IWAKI, FUKUSHIMA PREF. – Four and a half years after the Fukushima disaster started, and as the country tentatively restarts nuclear power elsewhere, legal challenges against the crippled plant’s operator are mounting.
They include a judge’s forced disclosure of a 2008 internal document prepared for managers at Tokyo Electric Power Co. warning of a need for precautions against an unprecedented nuclear catastrophe.
Also, class actions against Tepco and the government now have more plaintiffs than any previous Japanese contamination suit and, overruling reluctant prosecutors, criminal charges have been leveled against former Tepco executives for failing to take measures to prevent the 2011 meltdowns and explosions.
Radiation from the worst nuclear plant disaster since Chernobyl in 1986 forced 160,000 people from their homes, many never to return, and destroyed businesses, fisheries and agriculture.
The criminal and civil legal cases do not threaten financial ruin for Tepco, which is now backstopped by Japanese taxpayers and faces far bigger costs to decommission the Fukushima plant and clean up the surrounding areas.
Rather, the cases could bolster opposition to reactor restarts — which consistently beats support by about 2-to-1 — as Prime Minister Shinzo Abe’s government pushes to restore nuclear to Japan’s energy mix to reduce reliance on imported fossil fuel.
“The nuclear plant disaster has upended our way of life,” evacuee and former beekeeper Takahisa Ogawa, 45, testified recently in a court in Iwaki, near the Fukushima power station. “We’ve lost the support we counted on.”
Ogawa and other plaintiffs are seeking ¥20 million each in damages from Tepco. More than 10,000 evacuees and nearby residents have brought at least 20 lawsuits against the utility and the government over the handling of the disaster at the Fukushima No. 1 nuclear plant 220 km north of Tokyo.
The biggest class action, with 4,000 plaintiffs, seeks to dramatically increase Tepco’s liability by proving negligence under civil law, rather than simply proving harm and seeking compensation, said lead attorney Izutaro Managi.
The government recently approved increasing the amount of compensation payments through a government-run fund to ¥7 trillion.

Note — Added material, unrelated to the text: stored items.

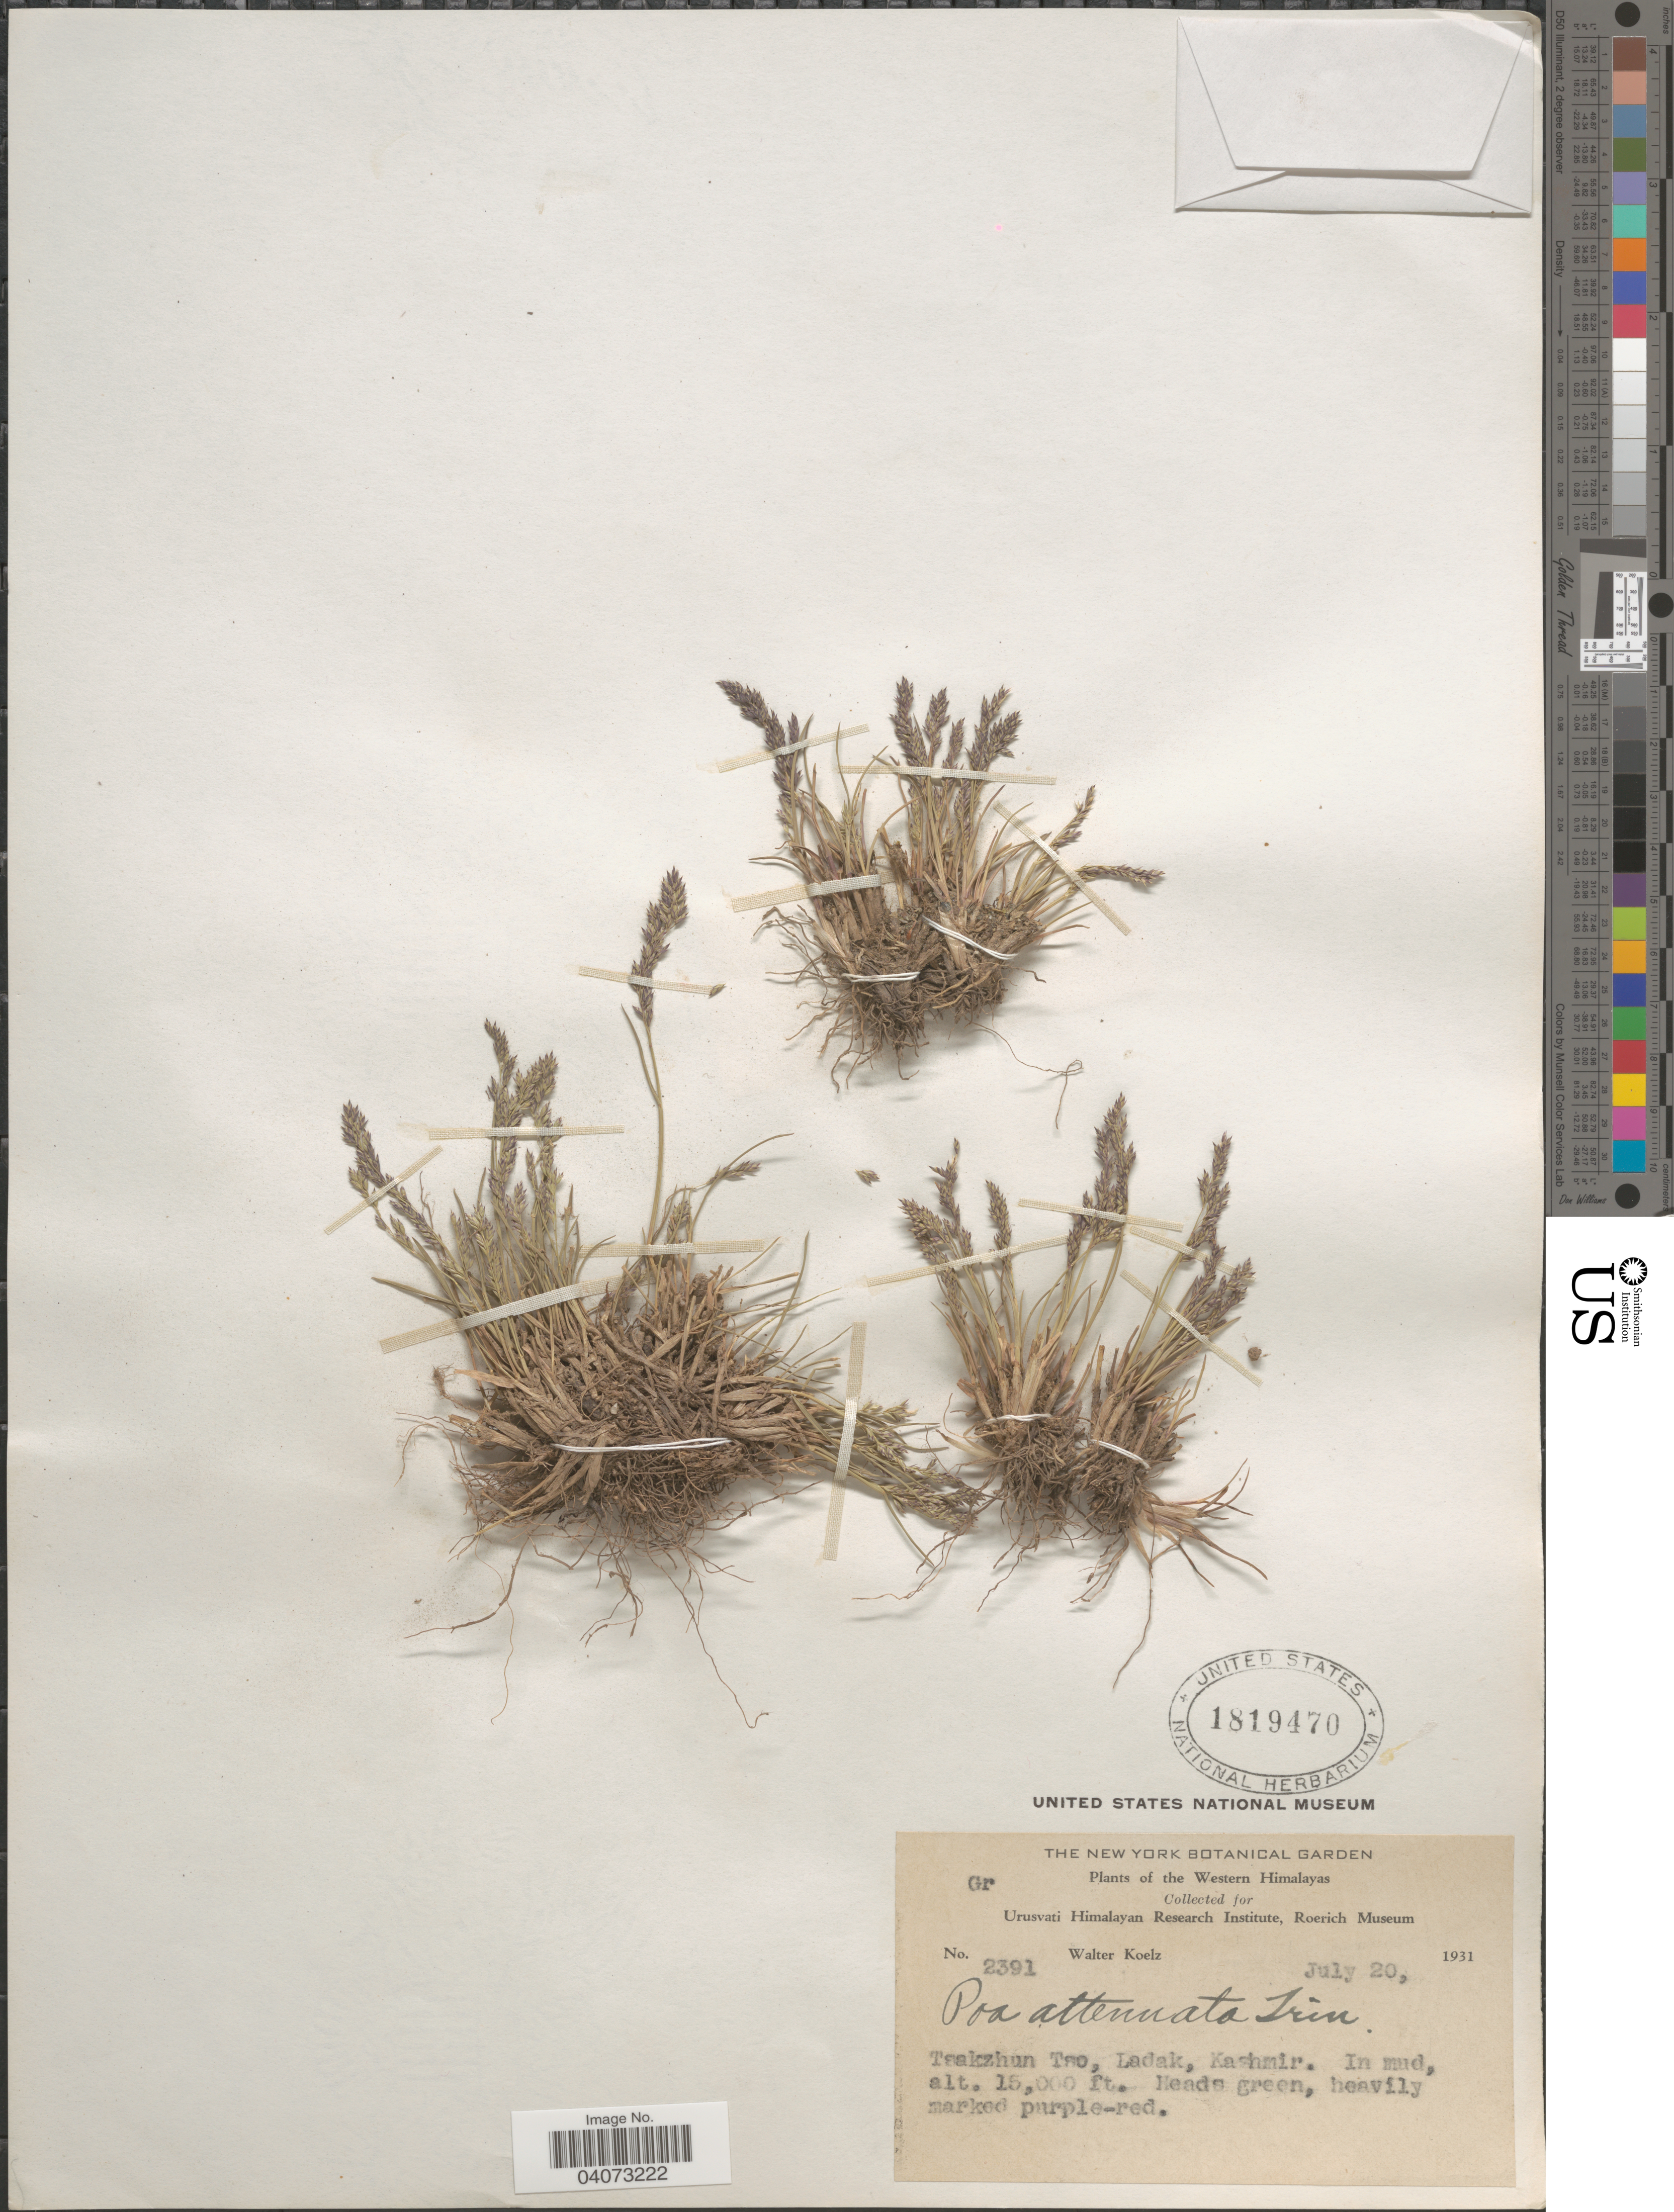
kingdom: Plantae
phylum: Tracheophyta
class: Liliopsida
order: Poales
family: Poaceae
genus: Poa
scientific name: Poa attenuata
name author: Trin.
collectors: W. N. Koelz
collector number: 2391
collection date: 1931-07-20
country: India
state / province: Ladakh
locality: The Western Himalayas. Tsakzhun Tso, Ladak, Kashmir.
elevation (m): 4572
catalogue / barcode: US 1819470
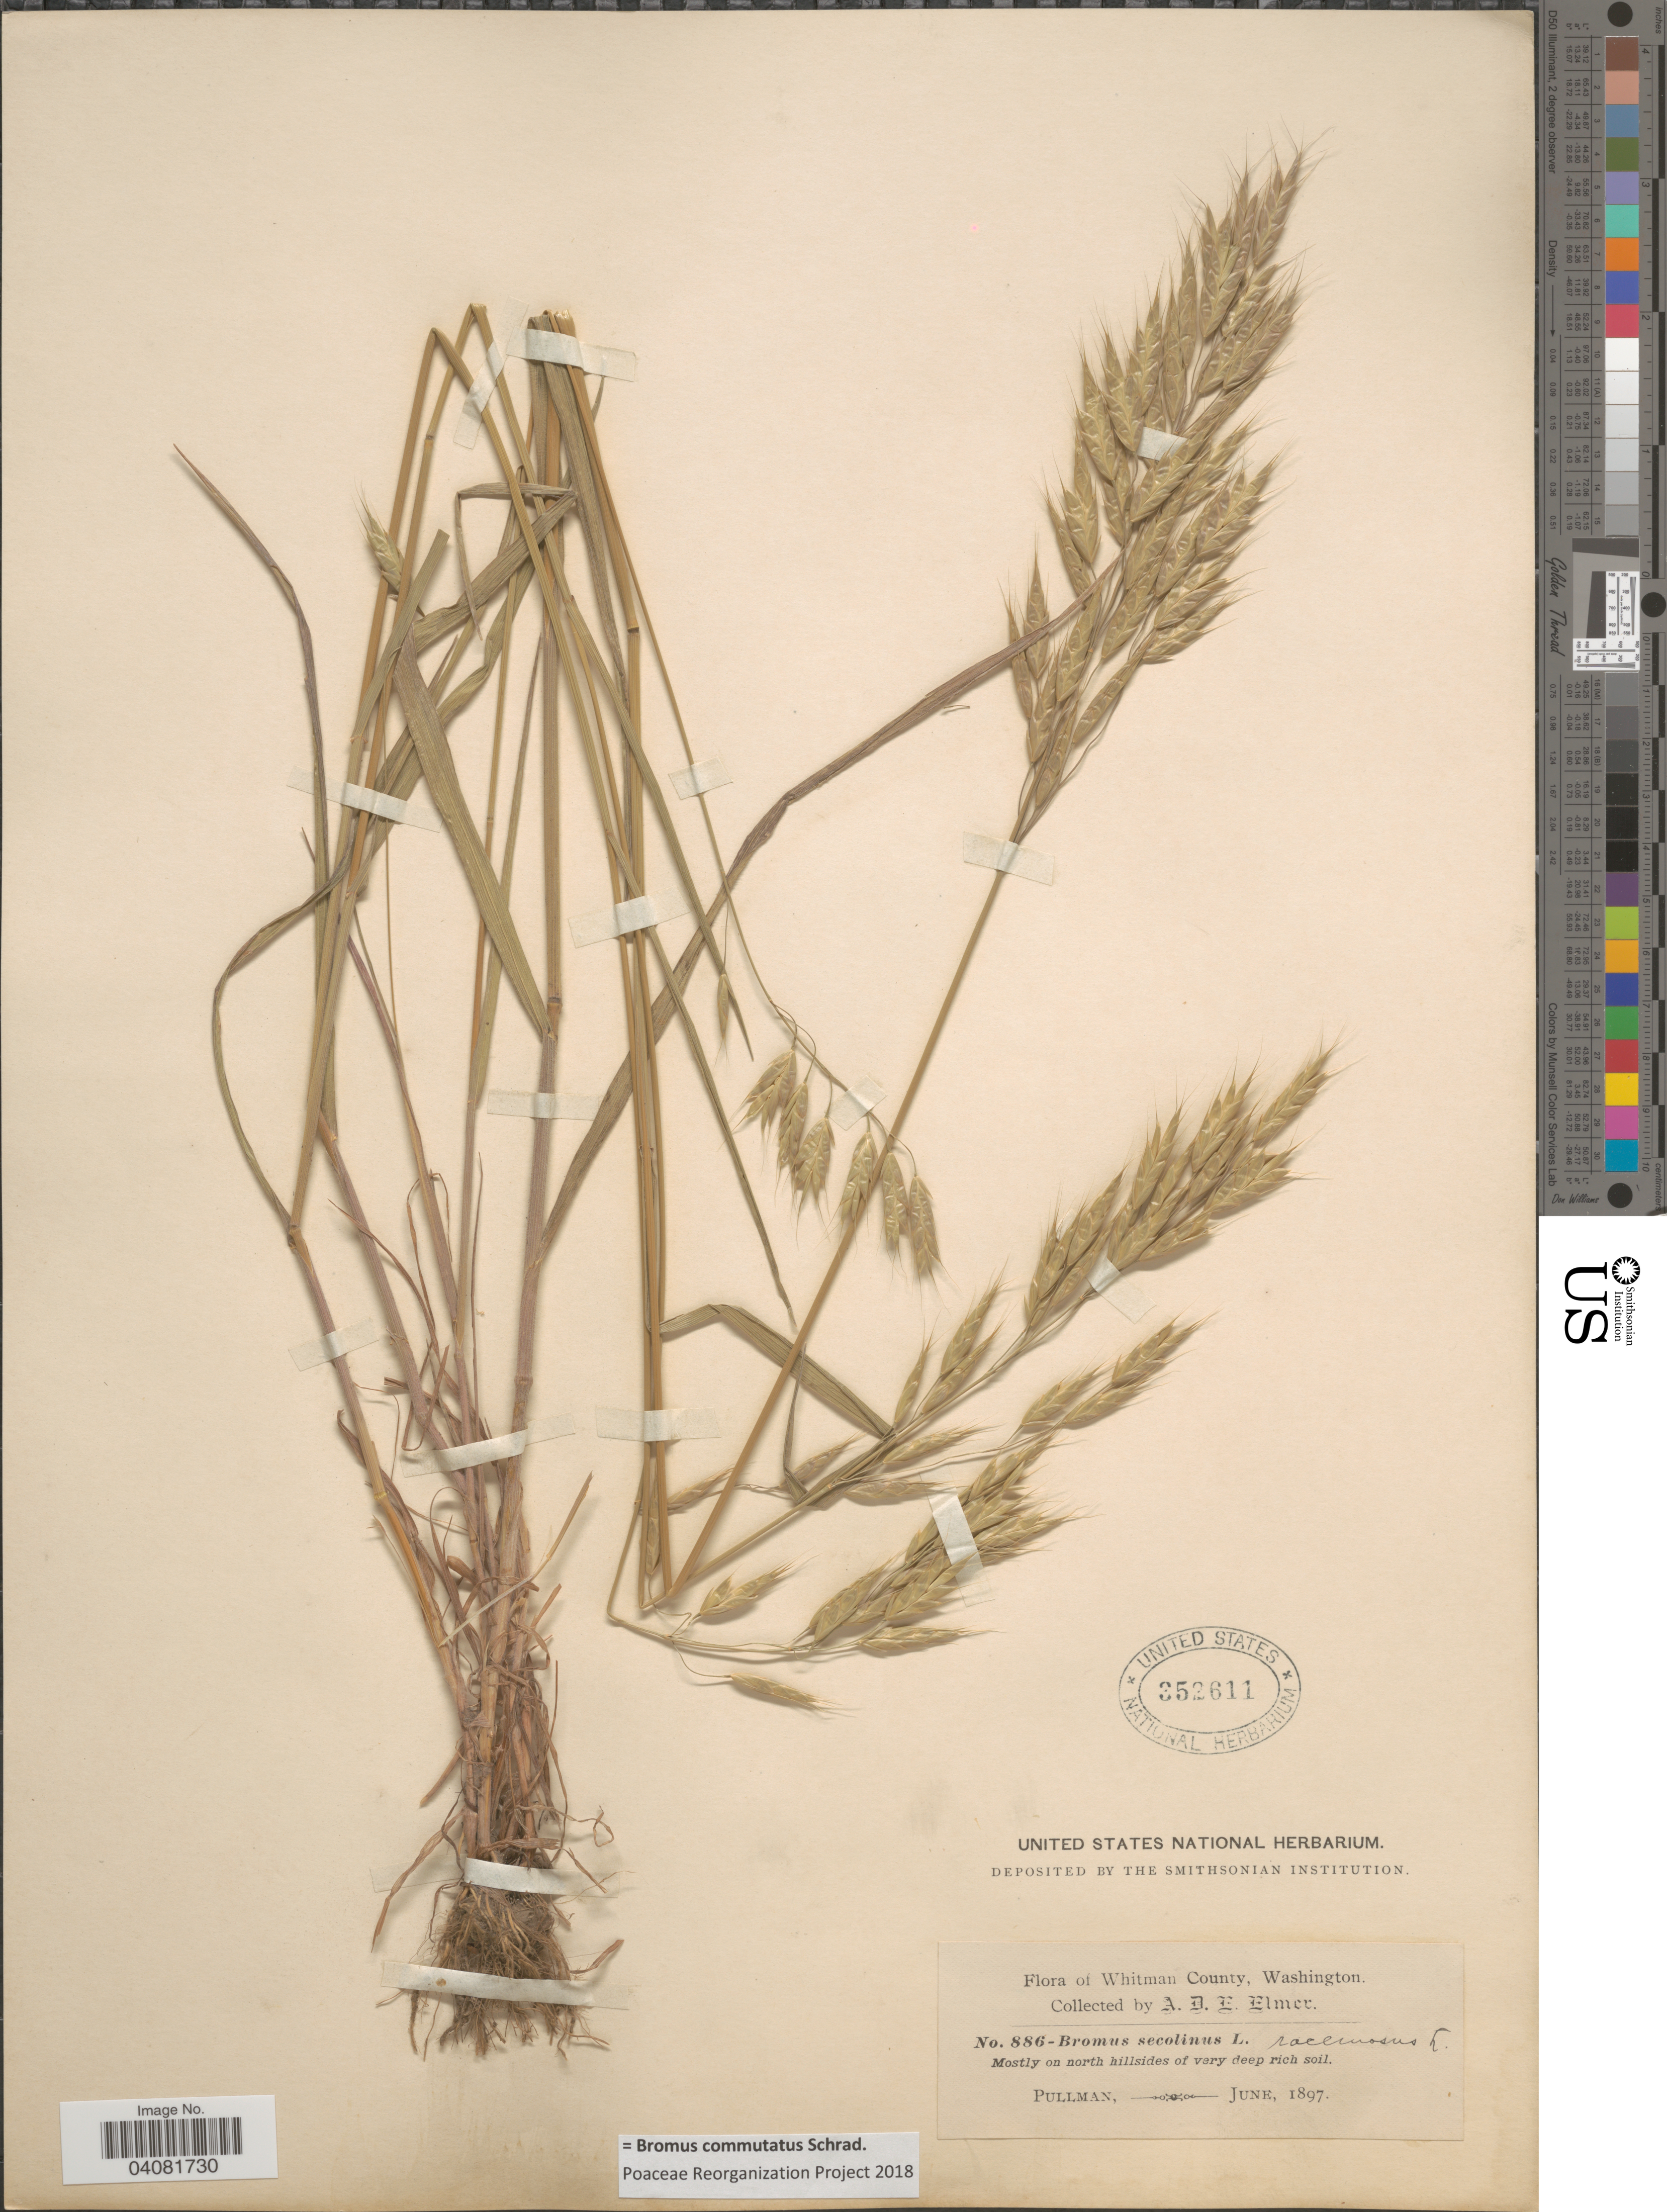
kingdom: Plantae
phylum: Tracheophyta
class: Liliopsida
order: Poales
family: Poaceae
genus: Bromus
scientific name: Bromus commutatus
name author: Schrad.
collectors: A. D. E. Elmer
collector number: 886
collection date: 1897-06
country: United States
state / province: Washington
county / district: Whitman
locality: Whitman County. Mostly on north hillsides of very deep rich soil. Pullman.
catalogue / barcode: US 352611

Prosecutors twice declined to charge former Tepco bosses over their handling of the disaster, citing a lack of evidence. But a citizens’ panel overruled them last month. It’s unlikely the three former executives, who will be asked to give evidence in court, will be convicted as it is hard to prove criminal acts in this type of case, said Nicholes Benes of The Board Director Training Institute of Japan.
The legal actions against Tepco are “serious for the industry” as it seeks to gradually bring some of the country’s 43 idled nuclear reactors back online, said Tom O’Sullivan, an independent energy consultant and former investment banker.
“With potentially up to 25 reactors coming online, board members of other electric power companies must be quite nervous about what could happen if something goes wrong,” he said. “Most reactors have been switched off for four years so switching them back on is going to be potentially problematic, not to mention the risk of natural disasters.”
It’s unclear what bearing the various lawsuits against Tepco might have on one another, but a common thread is that it should have anticipated the possibility of a devastating quake and tsunami and taken steps to reduce the impact.
The firm maintains that the severity of the 9.0-magnitude quake and 13-meter tsunami could not have been predicted.
But the document introduced as evidence in the shareholders’ suit after a judge forced Tepco to produce it, appears to challenge that. The “Tsunami Measures Unavoidable” report, dated September 2008, was filed with the Tokyo District Court in June, but has not been widely reported.
The unnamed authors prepared the report for a meeting attended by the head of the power station and marked the document “to be collected after discussion.” It’s not clear whether senior executives in Tokyo saw the report at the time.
The report called for Tepco to prepare for worse tsunami than previously assumed, based on the views of experts.
“Considering that it is difficult to completely reject the opinions given thus far of academic experts on earthquakes and tsunami, as well as the expertise of the (government’s) Headquarters for Earthquake Research Promotion, it is unavoidable to have tsunami countermeasures that assume a higher tsunami than at present,” the report says.
“This is prime evidence that Tepco recognized the need for tsunami measures,” said Hiroyuki Kawai, lead attorney in the shareholders’ suit. “This will have an important impact on the lawsuit.”
Tepco, in a court filing, counters that the document “does not mean there was a risk that tsunami would strike and did not assume any specific tsunami countermeasures.”